What the task asks: Extract the final stretch of the data: the line that contains "Determine the perceived impact of COVID-19" and every line after it, unaltered, and no other lines.

Records for processing:
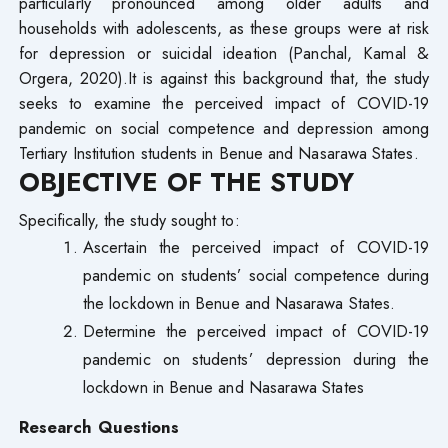
particularly pronounced among older adults and
households with adolescents, as these groups were at risk
for depression or suicidal ideation (Panchal, Kamal &
Orgera, 2020).It is against this background that, the study
seeks to examine the perceived impact of COVID-19
pandemic on social competence and depression among
Tertiary Institution students in Benue and Nasarawa States.
OBJECTIVE OF THE STUDY
Specifically, the study sought to:
Ascertain the perceived impact of COVID-19
pandemic on students’ social competence during
the lockdown in Benue and Nasarawa States.
Determine the perceived impact of COVID-19
pandemic on students’ depression during the
lockdown in Benue and Nasarawa States
Research Questions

Output of the exercise:
Determine the perceived impact of COVID-19
pandemic on students’ depression during the
lockdown in Benue and Nasarawa States
Research Questions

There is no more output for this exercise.